References to "MedEquities," "Company," "we," "us" and "our" refer to MedEquities Realty Trust, Inc., a Maryland corporation, together with our consolidated subsidiaries, including MedEquities Realty Operating Partnership, LP, a Delaware limited partnership (our "operating partnership"), of which we are the sole member of the sole general partner.
We are a self-managed and self-administered company that invests in a diversified mix of healthcare properties and healthcare-related real estate debt investments. Our management team has extensive experience in acquiring, owning, developing, financing, operating, leasing and disposing of many types of healthcare properties, portfolios and operating companies. As of December 31, 2018, our portfolio was comprised of 34 healthcare facilities that contained a total of 2,758 licensed beds. Our properties are located in Texas, California, South Carolina, Nevada, Indiana, Connecticut and Tennessee and include 20 skilled nursing facilities, five behavioral health facilities, three acute care hospitals, two long-term acute care hospitals, two inpatient rehabilitation facilities, one assisted living facility and one medical office building. In addition, as of December 31, 2018, we had six healthcare-related debt investments totaling $52.0 million. As of December 31, 2018, all of our properties other than our medical office building were 100% leased pursuant to triple-net leases with lease expirations ranging from March 2029 to September 2033.

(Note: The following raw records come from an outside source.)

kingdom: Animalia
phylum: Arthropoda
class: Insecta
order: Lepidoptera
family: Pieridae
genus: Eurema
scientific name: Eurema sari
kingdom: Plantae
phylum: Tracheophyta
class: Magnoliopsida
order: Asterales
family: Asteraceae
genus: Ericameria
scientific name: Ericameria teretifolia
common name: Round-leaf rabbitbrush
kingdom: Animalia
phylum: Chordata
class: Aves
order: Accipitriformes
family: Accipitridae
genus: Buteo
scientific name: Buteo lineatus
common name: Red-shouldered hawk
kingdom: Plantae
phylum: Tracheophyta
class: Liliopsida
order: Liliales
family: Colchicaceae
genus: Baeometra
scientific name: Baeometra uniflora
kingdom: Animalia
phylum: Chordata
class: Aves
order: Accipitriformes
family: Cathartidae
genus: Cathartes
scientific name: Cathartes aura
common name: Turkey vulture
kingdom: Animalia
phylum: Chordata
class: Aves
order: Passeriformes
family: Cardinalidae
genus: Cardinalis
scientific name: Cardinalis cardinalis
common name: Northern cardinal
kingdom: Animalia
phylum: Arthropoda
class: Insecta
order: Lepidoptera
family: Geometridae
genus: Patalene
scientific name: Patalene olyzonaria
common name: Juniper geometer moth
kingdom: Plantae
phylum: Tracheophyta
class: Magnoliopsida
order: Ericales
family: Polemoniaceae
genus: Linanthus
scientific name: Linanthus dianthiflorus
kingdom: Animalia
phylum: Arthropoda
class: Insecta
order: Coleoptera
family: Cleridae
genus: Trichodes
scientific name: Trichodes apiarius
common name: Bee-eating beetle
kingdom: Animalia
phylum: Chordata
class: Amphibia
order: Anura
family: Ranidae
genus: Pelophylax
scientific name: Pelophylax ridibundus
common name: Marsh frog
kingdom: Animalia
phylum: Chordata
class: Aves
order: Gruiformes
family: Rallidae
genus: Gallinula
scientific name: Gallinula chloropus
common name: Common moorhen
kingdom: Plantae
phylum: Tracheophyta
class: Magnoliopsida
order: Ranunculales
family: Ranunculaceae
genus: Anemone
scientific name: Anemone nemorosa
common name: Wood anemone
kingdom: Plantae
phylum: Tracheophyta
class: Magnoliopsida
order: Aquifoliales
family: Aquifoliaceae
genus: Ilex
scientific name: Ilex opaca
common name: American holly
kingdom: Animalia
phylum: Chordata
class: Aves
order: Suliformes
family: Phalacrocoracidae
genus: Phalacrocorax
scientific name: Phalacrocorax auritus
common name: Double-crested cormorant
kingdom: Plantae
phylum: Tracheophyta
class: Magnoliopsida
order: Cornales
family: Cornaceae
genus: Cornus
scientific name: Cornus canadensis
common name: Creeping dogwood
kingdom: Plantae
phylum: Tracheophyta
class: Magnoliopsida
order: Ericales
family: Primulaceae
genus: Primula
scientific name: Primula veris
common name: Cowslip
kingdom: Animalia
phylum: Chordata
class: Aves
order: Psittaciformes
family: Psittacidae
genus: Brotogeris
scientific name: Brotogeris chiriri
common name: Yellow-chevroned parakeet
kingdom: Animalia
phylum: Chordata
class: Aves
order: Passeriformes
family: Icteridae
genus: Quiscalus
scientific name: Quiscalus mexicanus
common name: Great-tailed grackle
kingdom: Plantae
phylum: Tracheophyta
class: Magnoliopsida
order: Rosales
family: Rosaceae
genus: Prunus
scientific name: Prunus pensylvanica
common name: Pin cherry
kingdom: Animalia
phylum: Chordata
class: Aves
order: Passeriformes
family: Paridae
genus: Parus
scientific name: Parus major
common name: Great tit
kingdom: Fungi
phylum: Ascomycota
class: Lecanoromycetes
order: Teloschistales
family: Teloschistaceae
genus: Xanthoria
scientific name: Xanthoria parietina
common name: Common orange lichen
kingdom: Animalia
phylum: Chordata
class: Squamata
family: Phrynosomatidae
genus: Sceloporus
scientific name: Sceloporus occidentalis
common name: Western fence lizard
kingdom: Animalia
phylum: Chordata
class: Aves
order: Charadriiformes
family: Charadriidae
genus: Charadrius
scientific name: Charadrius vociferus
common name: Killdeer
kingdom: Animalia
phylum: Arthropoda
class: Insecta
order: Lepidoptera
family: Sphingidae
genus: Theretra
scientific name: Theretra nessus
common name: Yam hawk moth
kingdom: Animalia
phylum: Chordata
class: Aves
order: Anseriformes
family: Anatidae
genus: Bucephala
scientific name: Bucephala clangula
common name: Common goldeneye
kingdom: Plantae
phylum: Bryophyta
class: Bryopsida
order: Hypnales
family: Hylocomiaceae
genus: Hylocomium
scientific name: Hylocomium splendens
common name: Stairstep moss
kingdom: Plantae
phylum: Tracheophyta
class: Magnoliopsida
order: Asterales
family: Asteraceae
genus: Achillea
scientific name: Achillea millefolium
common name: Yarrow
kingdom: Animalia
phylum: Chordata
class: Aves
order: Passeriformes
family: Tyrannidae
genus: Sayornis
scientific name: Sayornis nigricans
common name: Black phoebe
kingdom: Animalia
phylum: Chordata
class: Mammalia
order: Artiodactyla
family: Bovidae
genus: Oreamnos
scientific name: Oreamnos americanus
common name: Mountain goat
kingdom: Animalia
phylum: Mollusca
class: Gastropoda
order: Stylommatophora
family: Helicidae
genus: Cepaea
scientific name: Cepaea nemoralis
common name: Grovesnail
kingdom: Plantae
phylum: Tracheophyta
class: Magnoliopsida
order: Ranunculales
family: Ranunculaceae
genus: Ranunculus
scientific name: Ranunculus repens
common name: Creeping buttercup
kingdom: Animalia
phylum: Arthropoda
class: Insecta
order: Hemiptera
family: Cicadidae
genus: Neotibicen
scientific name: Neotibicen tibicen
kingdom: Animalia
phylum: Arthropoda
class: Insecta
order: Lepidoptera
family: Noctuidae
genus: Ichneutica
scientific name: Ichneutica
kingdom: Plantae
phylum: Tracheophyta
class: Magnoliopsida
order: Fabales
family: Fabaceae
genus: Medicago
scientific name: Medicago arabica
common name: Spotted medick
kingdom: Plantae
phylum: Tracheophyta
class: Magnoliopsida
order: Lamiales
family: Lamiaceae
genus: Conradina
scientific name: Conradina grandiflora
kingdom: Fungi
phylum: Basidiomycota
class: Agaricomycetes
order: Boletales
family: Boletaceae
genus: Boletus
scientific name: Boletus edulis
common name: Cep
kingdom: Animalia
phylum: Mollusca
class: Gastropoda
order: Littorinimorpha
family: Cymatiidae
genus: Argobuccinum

We invest primarily in real estate across the acute, post-acute and behavioral spectrum of care, where our management team has extensive experience and relationships and which we believe differentiates us from other healthcare real estate investors. We believe acute, post-acute and behavioral healthcare facilities have the potential to provide higher risk-adjusted returns compared to other forms of net-leased real estate assets due to the specialized expertise and insight necessary to own, finance and operate these properties, which are factors that tend to limit competition among owners, operators and finance companies. We target healthcare providers or operators that provide higher acuity services, are experienced, growth-minded and that we believe have shown an ability to successfully navigate a changing healthcare landscape. We believe that by investing in facilities that span the acute, post-acute and behavioral spectrum of care, we will be able to adapt to, and capitalize on, changes in the healthcare industry and support, grow and develop long-term relationships with providers that serve the highest number of patients at the highest-yielding end of the healthcare real estate market. We expect to invest primarily in the following types of healthcare properties: acute care hospitals, skilled nursing facilities, short-stay surgical and specialty hospitals (such as those focusing on orthopedic, heart and other dedicated surgeries and specialty procedures), dedicated specialty hospitals (such as inpatient rehabilitation facilities, long-term acute care hospitals and facilities providing psychiatric care), large and prominent physician clinics, diagnostic facilities, outpatient surgery centers, behavioral and mental health facilities, facilities designated as senior housing and assisted living, including memory care, and facilities that support these services, such as medical office buildings.